Start of Given text

# All Kage in history ranking ?



## Gin Ichimaru's Shadow (Feb 8, 2018)

Could you guys rank all Kage in Naruto. Use this pattern:
High Kage:
Kage between high and mid:
Mid Kage:
Kage between mid and low:
Low Kage:
People who was Kage, but weren't at that level(if you think that someone is too weak to be Kage level).
P.S Count by their most powerful forms.


----------



## The_Conqueror (Feb 8, 2018)

*Legendary*

Naruto
Kakashi (DMS)

*Top Tier*

Hashirama
BM Minato
*Border*

Prime Hiruzen
Adult Gaara
*Mid Tier*

Third Raikage/Tsuande

2nd generation kages (Gengetsu,  MUU,  Tobirama)
Ohnoki
Ay
3rd kazekage
*Border*

Mei (The last movie)
Kurotsuchi (Boruto movie)
Darui (Boruto movie)
*Low*

Rasa/Chojuro

Reactions: Like 2 | Dislike 1


----------



## Architect (Feb 8, 2018)

*Above kage:*
Hashirama, Naruto*
High Kage:*
Muu, Gengentsu, Third Raikage, Onoki, Desert Gaara
*Kage between high and mid:*
Prime Hiruzen
*Mid Kage:*
Kakashi, A, Darui
*Kage between mid and low:*
Minato, Tobirama, Rassa, Mei, Tsunade, 3rd Kazekage
*Low Kage:*
Kurotsuchi
*Who weren't at kage level:*
Chojuro

Reactions: Like 2 | Dislike 2


----------



## Maverick04 (Feb 8, 2018)

End of Given text
Start of Source data

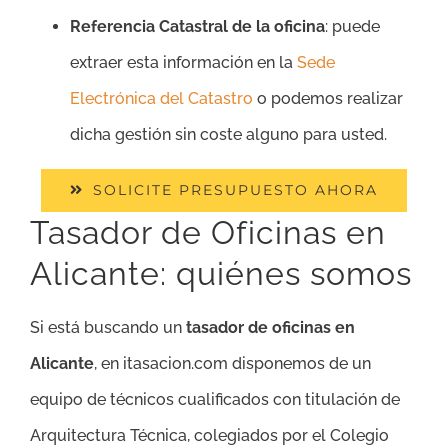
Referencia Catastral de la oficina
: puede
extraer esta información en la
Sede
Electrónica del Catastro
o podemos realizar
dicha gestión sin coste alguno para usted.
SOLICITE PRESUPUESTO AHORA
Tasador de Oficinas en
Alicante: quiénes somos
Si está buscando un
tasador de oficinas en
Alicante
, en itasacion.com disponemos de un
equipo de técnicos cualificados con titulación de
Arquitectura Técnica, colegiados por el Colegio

End of Source data
Start of Source data

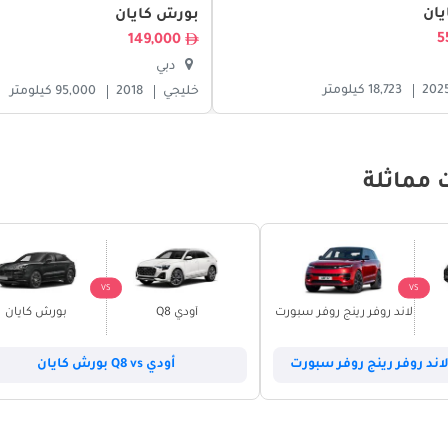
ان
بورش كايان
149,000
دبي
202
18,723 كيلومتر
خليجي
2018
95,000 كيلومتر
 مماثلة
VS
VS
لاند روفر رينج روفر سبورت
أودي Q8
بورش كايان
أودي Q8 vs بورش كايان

End of Source data
Start of Source data

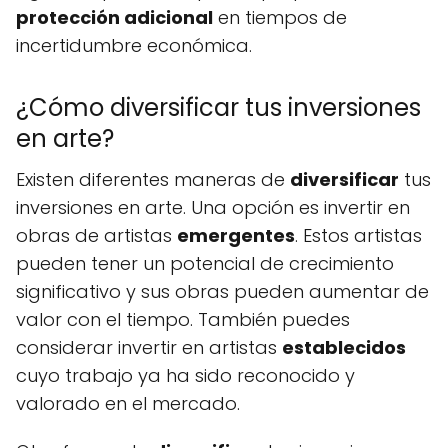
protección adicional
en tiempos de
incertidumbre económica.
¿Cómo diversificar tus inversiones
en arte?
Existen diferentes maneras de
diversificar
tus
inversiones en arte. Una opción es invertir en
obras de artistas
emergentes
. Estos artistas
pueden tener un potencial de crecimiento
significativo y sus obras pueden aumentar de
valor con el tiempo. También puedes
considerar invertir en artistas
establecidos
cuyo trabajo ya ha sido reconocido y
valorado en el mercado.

End of Source data

• Using the information:
- a) Answer these questions about the forum thread on ranking the Kage:
(i) In the opening post, by what forms are the Kage to be counted?
(ii) Which two names does The_Conqueror place under "Legendary"?
(iii) Whom does Architect list as not being at kage level?
- b) Reproduce the passage of the forum thread on ranking the Kage starting at "Could you guys" and ending at "be Kage level).".

• Answers to the problems:
- a)
(i) By their most powerful forms.
(ii) Naruto and Kakashi (DMS).
(iii) Chojuro.

- b)
Could you guys rank all Kage in Naruto. Use this pattern:
High Kage:
Kage between high and mid:
Mid Kage:
Kage between mid and low:
Low Kage:
People who was Kage, but weren't at that level(if you think that someone is too weak to be Kage level).